Henri Guillemin : Nationalistes et Nationaux (1870-1940)

« Nous proposons une droite qui s’assume et qui n’ait pas honte de prôner le patriotisme, le mérite, le travail, l’effort, l’ordre et l’autorité républicaine. » (extrait du projet de La Droite Forte, qui a oublié de mentionner aussi la famille)

Charge de dragons (Dupray)
J'entends souvent dire qu'entre gauche et droite, aujourd'hui c'est kif-kif : canailles & consorts, pareille incompétence et même engeance, un-pour-tous, tous pourris... Moi j'essaie d'expliquer les nuances entre les différents Partis, leurs tendances et leurs représentants, ce qui n'est pas toujours facile, convenons-en. J'évoque alors le passé pour mieux convoquer le présent, compare les politiques sociales des uns et des autres, et, sans jamais convaincre personne, conclus mon laïus en disant que nous avons, ces temps-ci, une gauche un peu moins à gauche et une droite beaucoup plus à droite, avec les deux extrêmes à leur place, à chaque bout de l'échiquier.

#### Données affichées
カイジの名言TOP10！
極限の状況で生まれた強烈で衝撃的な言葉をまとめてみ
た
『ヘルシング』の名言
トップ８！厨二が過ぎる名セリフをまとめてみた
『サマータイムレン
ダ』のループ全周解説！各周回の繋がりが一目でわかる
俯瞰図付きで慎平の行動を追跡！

#### Travail demandé
#1 Relevez toutes les valeurs que le projet de La Droite Forte, cité dans l'extrait, dit vouloir prôner.
#2 Dans l'extrait, recopiez le passage qui commence par « Henri Guillemin : Nationalistes » et va jusqu'à « aussi la famille) », en remplaçant « patriotisme » par « civisme ».
Les enregistrements ne sont pas utiles ici.

#### Liste des solutions
#1 le patriotisme, le mérite, le travail, l'effort, l'ordre et l'autorité républicaine

#2
Henri Guillemin : Nationalistes et Nationaux (1870-1940)

« Nous proposons une droite qui s’assume et qui n’ait pas honte de prôner le civisme, le mérite, le travail, l’effort, l’ordre et l’autorité républicaine. » (extrait du projet de La Droite Forte, qui a oublié de mentionner aussi la famille)